REQUIRED ACTION: Copy the opening lines of the listing exactly, through and including the line with "- **CPU Overload**: Weaviate"; do not copy any pictures.

GIVEN DATA:
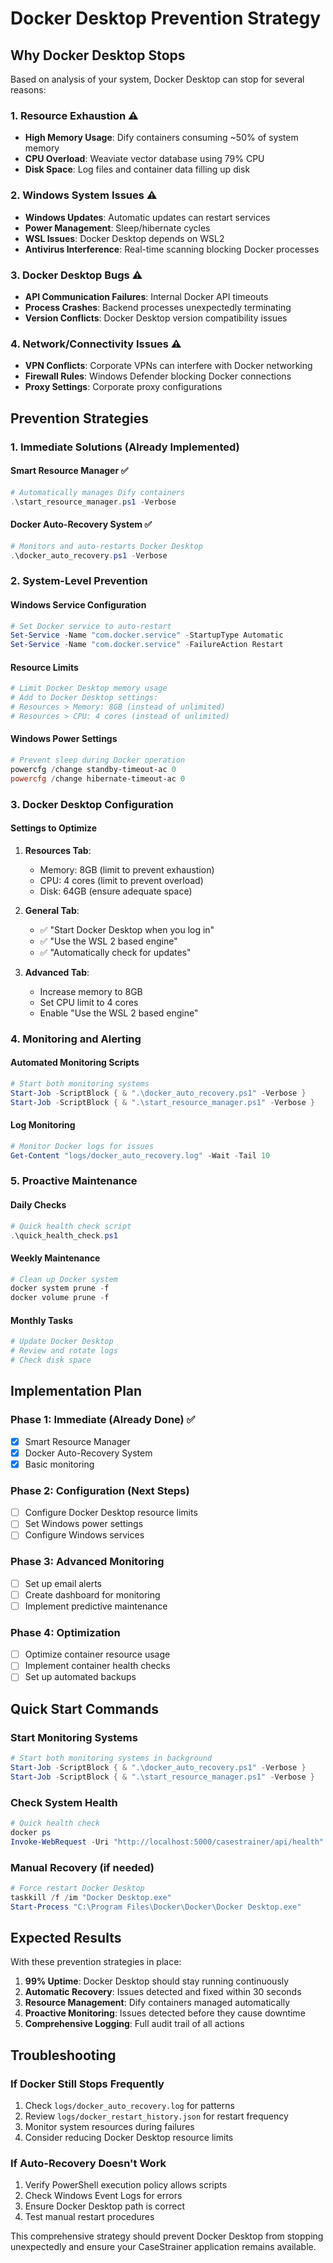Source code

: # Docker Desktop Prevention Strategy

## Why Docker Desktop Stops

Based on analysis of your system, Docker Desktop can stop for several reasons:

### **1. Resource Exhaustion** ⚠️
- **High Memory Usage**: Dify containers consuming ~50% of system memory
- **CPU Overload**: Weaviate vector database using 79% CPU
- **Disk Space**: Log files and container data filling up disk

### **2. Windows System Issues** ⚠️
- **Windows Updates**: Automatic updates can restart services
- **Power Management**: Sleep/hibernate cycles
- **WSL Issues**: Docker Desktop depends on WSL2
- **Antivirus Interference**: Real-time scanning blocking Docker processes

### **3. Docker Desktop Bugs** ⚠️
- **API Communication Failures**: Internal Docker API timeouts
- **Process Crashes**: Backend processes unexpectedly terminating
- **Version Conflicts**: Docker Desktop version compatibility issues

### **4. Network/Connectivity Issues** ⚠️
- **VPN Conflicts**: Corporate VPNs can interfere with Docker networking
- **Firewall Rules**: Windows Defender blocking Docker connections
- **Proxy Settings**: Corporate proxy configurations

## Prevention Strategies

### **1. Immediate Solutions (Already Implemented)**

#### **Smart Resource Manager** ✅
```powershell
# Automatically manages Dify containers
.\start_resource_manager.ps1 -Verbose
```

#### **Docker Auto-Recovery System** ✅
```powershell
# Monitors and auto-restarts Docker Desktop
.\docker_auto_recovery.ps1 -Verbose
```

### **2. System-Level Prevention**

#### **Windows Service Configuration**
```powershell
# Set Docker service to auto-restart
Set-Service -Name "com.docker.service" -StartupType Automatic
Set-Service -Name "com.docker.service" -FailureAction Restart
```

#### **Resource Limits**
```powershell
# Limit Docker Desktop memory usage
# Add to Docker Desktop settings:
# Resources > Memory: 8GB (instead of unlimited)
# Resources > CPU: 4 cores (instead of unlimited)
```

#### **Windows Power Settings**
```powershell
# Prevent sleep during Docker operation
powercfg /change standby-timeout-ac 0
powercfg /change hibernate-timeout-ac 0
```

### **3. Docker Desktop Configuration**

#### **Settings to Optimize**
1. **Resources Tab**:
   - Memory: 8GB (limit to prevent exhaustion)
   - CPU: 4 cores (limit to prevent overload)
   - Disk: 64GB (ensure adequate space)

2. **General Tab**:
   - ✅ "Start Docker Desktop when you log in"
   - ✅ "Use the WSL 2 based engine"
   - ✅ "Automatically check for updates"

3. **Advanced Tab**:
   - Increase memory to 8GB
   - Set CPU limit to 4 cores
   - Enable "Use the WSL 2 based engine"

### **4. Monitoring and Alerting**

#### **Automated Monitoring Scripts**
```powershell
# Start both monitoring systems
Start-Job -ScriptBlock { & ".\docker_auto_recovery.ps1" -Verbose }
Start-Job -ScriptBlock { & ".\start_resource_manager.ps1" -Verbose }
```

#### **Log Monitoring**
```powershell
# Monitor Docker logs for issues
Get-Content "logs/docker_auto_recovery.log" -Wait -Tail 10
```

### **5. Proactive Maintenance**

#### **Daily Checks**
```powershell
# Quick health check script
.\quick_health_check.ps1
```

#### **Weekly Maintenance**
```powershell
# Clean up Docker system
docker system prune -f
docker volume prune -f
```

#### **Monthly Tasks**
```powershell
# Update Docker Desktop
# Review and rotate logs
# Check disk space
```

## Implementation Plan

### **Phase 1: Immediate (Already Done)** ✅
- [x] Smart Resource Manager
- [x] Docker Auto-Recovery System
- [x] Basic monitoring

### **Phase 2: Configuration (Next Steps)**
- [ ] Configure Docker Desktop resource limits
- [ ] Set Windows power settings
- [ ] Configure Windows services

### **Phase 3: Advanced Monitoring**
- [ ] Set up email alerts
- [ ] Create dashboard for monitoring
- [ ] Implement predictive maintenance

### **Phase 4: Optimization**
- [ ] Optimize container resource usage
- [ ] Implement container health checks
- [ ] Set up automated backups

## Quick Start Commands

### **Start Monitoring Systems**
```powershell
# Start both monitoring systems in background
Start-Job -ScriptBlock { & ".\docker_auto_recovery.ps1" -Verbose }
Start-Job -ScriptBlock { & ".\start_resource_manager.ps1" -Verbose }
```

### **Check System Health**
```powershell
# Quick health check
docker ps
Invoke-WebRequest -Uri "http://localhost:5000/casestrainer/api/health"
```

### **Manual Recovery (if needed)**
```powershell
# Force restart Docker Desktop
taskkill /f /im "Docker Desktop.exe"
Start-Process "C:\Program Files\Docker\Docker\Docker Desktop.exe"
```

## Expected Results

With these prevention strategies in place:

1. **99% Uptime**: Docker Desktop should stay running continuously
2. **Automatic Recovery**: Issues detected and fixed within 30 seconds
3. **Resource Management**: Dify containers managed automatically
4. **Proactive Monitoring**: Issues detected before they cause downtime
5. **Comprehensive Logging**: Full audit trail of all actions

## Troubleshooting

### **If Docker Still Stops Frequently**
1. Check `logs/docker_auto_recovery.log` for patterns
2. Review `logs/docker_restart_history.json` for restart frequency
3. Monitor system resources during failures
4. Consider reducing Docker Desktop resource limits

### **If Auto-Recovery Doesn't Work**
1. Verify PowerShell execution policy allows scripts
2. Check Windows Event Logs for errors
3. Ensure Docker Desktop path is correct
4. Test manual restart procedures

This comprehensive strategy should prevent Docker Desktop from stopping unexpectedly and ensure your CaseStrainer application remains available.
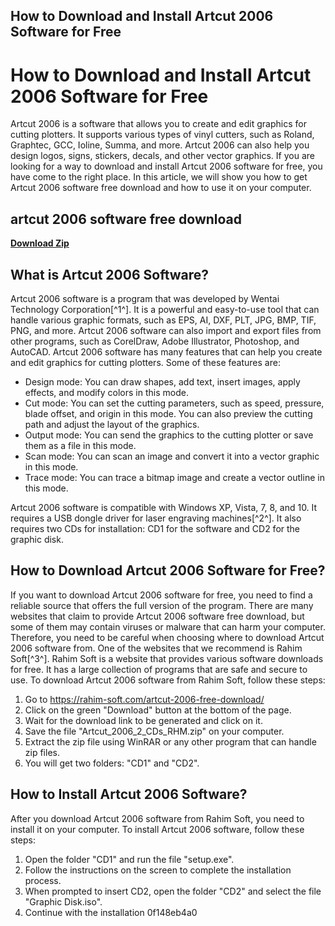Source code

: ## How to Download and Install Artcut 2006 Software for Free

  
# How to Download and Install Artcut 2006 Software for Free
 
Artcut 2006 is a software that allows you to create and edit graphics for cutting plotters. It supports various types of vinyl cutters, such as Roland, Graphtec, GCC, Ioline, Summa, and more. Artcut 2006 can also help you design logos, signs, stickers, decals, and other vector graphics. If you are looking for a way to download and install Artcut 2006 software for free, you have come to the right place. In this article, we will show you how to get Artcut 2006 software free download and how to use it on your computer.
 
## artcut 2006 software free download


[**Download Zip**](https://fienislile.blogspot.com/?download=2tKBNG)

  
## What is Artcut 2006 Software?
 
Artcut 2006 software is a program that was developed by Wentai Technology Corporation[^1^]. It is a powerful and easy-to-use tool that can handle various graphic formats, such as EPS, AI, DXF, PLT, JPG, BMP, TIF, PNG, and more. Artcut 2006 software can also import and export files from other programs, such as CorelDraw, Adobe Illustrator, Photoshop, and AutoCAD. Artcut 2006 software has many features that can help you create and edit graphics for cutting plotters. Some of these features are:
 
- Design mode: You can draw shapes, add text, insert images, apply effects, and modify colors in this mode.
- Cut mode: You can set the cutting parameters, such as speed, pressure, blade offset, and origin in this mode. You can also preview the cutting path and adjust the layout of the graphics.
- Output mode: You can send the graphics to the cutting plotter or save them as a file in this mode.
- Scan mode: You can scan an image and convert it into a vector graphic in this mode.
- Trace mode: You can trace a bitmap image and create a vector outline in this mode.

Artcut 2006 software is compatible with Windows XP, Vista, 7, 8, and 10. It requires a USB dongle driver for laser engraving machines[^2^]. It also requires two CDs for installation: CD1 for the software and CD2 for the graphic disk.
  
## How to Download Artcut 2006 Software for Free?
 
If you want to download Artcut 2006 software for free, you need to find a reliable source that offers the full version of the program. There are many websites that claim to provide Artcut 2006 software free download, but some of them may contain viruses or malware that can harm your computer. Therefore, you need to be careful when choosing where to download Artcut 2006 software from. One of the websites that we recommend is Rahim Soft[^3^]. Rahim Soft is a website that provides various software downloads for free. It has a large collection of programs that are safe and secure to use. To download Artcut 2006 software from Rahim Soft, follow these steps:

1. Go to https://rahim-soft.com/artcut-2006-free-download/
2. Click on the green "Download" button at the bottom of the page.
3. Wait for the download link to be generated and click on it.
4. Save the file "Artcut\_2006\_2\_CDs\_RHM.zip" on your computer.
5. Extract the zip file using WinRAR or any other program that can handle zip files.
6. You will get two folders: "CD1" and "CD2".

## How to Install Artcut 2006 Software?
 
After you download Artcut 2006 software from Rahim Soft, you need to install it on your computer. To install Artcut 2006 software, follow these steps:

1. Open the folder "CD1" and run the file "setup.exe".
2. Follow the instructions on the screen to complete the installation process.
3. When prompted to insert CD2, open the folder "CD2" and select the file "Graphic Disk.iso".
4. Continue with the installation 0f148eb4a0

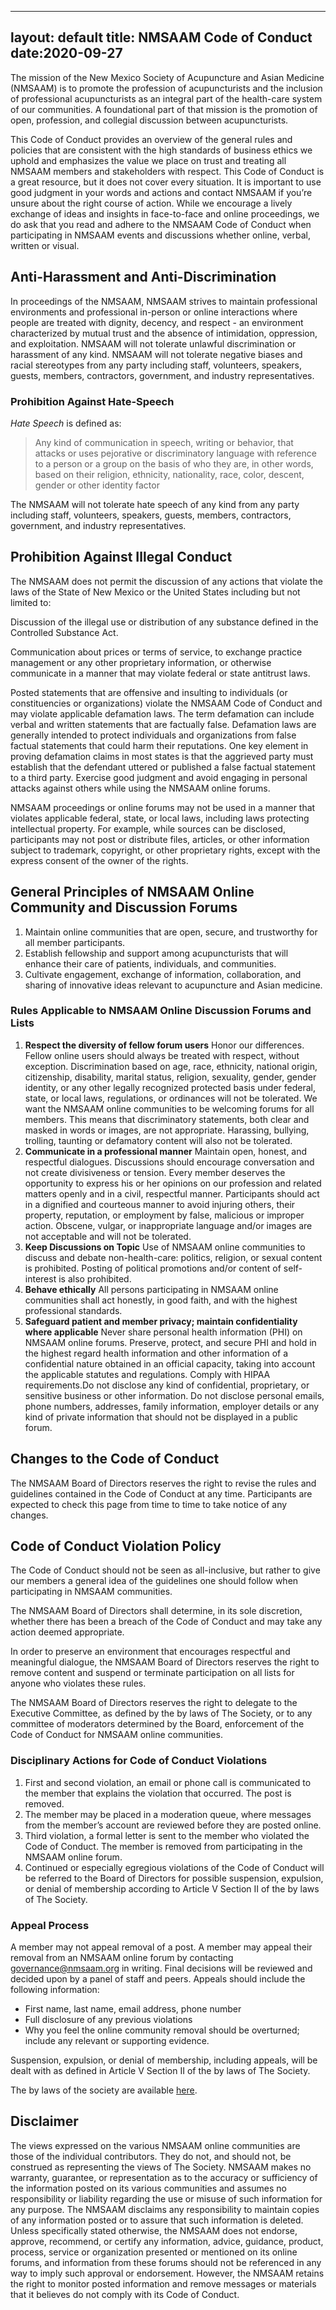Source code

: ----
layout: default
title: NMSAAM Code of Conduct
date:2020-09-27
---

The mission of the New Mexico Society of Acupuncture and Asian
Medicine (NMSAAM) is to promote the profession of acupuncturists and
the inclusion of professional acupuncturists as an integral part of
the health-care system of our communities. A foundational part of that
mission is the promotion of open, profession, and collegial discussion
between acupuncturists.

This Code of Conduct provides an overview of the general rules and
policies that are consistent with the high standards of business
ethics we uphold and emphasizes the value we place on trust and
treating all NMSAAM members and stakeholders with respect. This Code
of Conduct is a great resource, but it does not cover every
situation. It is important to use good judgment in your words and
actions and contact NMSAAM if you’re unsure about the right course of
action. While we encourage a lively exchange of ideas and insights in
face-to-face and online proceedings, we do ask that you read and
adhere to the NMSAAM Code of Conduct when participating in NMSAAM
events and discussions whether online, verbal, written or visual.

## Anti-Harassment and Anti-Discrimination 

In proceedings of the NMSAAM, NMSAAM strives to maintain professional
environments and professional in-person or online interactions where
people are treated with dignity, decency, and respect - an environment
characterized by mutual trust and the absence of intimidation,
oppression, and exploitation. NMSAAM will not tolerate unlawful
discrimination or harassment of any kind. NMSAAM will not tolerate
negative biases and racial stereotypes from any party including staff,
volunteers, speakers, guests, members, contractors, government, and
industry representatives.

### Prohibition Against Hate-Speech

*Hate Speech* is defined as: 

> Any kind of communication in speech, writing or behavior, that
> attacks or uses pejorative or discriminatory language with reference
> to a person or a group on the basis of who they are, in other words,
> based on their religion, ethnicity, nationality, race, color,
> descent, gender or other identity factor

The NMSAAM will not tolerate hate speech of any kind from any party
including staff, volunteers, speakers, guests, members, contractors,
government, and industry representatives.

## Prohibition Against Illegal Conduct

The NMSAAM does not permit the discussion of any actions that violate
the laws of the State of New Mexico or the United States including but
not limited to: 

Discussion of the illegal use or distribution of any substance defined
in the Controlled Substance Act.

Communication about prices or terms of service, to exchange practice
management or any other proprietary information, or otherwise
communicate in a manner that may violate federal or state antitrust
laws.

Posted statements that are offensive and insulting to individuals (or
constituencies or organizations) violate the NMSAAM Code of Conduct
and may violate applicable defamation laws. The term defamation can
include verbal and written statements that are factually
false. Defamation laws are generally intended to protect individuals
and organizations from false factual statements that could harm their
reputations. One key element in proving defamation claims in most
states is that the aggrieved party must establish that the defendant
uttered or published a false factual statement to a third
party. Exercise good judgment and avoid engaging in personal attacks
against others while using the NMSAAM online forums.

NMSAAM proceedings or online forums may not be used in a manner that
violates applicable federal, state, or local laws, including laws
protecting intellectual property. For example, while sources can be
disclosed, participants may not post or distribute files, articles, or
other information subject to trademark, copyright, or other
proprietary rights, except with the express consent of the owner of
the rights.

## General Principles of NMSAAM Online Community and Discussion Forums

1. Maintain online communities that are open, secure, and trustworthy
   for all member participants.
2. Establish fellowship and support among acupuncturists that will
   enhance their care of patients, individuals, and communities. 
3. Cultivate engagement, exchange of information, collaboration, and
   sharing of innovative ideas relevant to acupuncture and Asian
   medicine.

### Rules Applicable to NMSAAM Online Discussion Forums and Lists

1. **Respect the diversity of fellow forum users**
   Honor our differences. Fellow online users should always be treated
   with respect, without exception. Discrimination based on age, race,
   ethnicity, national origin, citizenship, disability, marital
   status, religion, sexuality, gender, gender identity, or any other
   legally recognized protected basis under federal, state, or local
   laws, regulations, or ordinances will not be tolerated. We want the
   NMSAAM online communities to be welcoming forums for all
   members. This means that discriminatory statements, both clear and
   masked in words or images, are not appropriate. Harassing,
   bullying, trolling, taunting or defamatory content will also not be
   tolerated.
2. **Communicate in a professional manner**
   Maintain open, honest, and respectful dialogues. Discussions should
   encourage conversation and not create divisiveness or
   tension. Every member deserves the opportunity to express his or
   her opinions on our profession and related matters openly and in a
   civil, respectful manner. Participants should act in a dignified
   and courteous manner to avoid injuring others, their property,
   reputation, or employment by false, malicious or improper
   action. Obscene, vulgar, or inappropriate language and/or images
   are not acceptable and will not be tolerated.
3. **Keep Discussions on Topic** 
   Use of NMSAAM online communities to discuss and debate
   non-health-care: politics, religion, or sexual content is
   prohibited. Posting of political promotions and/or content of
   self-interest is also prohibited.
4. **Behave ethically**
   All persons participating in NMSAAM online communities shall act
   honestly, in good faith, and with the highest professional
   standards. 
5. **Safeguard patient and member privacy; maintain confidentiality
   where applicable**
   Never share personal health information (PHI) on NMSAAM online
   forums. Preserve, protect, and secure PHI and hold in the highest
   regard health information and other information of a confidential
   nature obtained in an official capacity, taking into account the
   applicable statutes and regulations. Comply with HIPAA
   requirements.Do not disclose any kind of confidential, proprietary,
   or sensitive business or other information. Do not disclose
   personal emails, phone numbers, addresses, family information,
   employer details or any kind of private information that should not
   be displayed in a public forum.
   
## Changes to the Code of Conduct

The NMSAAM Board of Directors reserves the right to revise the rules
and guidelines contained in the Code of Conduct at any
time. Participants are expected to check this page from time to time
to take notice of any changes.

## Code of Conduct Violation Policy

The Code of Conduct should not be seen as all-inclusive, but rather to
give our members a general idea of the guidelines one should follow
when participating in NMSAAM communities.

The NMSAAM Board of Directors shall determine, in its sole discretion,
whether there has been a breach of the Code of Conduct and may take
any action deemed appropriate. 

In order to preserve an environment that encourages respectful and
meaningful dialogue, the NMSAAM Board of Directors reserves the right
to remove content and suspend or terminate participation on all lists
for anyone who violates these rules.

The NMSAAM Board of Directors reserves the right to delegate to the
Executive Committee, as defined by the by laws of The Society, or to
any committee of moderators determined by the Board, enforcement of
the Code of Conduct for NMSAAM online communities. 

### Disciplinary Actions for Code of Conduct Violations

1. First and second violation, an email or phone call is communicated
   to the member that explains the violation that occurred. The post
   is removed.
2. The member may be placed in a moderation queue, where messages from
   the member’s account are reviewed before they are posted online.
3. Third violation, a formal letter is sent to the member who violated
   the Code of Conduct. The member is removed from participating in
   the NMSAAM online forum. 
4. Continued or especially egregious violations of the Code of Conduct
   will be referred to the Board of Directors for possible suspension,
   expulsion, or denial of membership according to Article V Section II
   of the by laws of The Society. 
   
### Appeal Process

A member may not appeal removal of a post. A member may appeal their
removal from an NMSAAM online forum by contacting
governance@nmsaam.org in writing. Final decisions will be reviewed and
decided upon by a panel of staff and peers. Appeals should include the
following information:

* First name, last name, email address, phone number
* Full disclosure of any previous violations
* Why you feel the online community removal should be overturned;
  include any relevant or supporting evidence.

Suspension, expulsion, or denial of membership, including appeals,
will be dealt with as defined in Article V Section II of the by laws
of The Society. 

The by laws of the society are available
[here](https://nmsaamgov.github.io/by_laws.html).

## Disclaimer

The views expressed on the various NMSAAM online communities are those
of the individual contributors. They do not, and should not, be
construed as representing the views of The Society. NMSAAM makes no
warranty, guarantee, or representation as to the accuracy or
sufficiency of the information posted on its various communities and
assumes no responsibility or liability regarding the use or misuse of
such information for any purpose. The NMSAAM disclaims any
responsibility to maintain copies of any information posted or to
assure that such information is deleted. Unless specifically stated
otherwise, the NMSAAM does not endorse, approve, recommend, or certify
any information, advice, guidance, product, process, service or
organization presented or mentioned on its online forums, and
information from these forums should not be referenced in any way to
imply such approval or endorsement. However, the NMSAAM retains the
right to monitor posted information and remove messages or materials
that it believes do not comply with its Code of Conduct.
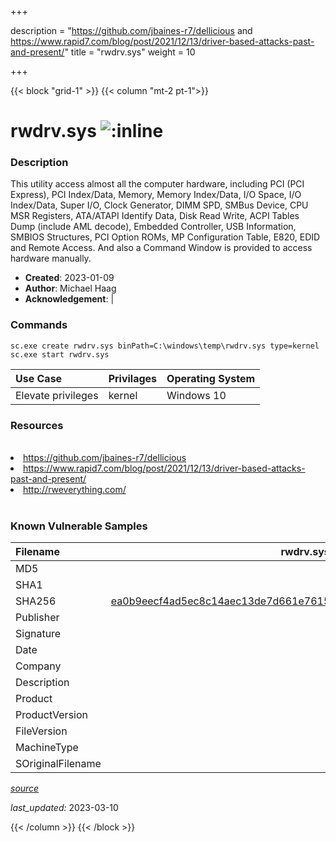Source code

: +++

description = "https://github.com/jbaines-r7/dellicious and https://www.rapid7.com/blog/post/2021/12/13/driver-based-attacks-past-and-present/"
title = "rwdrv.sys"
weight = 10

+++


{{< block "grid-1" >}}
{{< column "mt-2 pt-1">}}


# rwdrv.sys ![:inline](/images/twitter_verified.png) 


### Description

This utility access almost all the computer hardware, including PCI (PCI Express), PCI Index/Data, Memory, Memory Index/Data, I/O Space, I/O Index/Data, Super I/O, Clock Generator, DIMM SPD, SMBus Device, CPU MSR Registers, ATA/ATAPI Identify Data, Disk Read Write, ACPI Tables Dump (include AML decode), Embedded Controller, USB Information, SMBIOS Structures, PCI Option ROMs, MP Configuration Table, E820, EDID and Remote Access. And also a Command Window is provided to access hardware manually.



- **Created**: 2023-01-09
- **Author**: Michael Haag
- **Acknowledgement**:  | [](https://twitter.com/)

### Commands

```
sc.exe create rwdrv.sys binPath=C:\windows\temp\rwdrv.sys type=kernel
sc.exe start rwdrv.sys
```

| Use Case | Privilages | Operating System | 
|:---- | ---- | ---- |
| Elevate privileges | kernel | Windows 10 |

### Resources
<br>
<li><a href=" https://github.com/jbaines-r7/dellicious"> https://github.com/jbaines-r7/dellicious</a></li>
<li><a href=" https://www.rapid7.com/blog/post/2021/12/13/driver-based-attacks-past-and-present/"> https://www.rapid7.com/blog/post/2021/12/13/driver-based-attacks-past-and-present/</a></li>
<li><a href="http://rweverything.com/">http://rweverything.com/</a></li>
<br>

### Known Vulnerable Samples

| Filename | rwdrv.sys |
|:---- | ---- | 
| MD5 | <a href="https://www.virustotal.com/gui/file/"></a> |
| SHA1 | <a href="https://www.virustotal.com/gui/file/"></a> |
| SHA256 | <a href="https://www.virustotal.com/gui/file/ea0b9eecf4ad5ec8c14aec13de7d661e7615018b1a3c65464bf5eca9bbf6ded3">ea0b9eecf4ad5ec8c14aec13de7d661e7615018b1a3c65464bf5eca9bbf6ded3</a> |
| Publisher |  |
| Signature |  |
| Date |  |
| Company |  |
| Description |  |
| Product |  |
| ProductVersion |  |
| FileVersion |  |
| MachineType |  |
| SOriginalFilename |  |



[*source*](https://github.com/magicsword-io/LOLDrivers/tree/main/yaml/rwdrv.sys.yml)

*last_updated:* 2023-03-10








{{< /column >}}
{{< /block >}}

TASK RESULT:
Source code

: # Docker Desktop Prevention Strategy

## Why Docker Desktop Stops

Based on analysis of your system, Docker Desktop can stop for several reasons:

### **1. Resource Exhaustion** ⚠️
- **High Memory Usage**: Dify containers consuming ~50% of system memory
- **CPU Overload**: Weaviate vector database using 79% CPU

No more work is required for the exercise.